What you are asked to do
Search the listing for the word "pour" and return each line that contains it.
——————
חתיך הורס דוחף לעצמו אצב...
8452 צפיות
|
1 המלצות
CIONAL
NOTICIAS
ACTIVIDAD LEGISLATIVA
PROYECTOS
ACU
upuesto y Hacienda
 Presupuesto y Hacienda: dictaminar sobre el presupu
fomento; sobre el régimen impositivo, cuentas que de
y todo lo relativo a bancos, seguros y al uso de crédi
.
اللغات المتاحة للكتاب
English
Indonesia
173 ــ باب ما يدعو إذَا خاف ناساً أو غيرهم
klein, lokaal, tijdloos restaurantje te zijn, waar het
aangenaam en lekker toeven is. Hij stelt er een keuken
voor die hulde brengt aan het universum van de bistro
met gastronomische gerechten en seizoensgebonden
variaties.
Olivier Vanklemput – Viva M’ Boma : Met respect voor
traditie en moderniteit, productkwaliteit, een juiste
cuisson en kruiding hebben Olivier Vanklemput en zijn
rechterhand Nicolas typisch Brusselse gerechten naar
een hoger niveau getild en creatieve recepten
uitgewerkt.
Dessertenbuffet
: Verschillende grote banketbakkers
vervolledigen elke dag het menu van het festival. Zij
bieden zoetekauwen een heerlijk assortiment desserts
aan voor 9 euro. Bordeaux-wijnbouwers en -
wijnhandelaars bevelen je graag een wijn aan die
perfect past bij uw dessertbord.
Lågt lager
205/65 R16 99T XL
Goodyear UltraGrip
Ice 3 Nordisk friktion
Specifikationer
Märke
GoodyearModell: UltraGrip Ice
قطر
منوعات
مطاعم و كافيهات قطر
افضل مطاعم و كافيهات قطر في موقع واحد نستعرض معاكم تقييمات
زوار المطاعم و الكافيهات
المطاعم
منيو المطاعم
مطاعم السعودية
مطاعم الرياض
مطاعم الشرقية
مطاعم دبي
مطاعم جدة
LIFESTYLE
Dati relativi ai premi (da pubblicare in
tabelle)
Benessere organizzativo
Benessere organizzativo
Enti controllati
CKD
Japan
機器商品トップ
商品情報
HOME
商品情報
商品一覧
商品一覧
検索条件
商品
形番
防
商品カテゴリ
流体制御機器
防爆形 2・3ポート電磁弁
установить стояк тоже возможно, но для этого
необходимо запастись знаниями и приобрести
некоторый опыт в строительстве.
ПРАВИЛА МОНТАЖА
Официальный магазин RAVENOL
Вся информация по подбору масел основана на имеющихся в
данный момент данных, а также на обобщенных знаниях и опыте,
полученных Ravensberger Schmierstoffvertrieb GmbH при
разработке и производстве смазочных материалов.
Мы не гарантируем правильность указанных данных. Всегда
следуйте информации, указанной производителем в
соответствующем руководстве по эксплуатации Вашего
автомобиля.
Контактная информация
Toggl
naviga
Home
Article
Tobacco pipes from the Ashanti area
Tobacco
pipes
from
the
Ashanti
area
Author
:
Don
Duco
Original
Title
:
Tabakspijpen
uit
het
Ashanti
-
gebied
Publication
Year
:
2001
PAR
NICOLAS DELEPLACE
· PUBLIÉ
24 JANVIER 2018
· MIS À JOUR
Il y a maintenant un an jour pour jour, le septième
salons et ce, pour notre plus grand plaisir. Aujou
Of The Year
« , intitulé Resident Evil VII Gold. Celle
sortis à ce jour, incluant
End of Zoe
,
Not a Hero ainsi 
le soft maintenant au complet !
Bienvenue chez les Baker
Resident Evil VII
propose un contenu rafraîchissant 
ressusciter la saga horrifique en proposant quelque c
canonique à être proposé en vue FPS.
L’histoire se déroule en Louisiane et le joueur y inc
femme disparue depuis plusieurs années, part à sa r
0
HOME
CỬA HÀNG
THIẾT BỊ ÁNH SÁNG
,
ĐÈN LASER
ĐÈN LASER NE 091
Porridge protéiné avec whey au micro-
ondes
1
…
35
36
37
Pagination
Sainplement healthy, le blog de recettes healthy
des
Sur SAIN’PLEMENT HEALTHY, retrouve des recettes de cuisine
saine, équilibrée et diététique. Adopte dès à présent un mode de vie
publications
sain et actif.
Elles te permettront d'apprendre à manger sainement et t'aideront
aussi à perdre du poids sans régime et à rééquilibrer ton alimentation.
——————
Your response
Il y a maintenant un an jour pour jour, le septième
salons et ce, pour notre plus grand plaisir. Aujou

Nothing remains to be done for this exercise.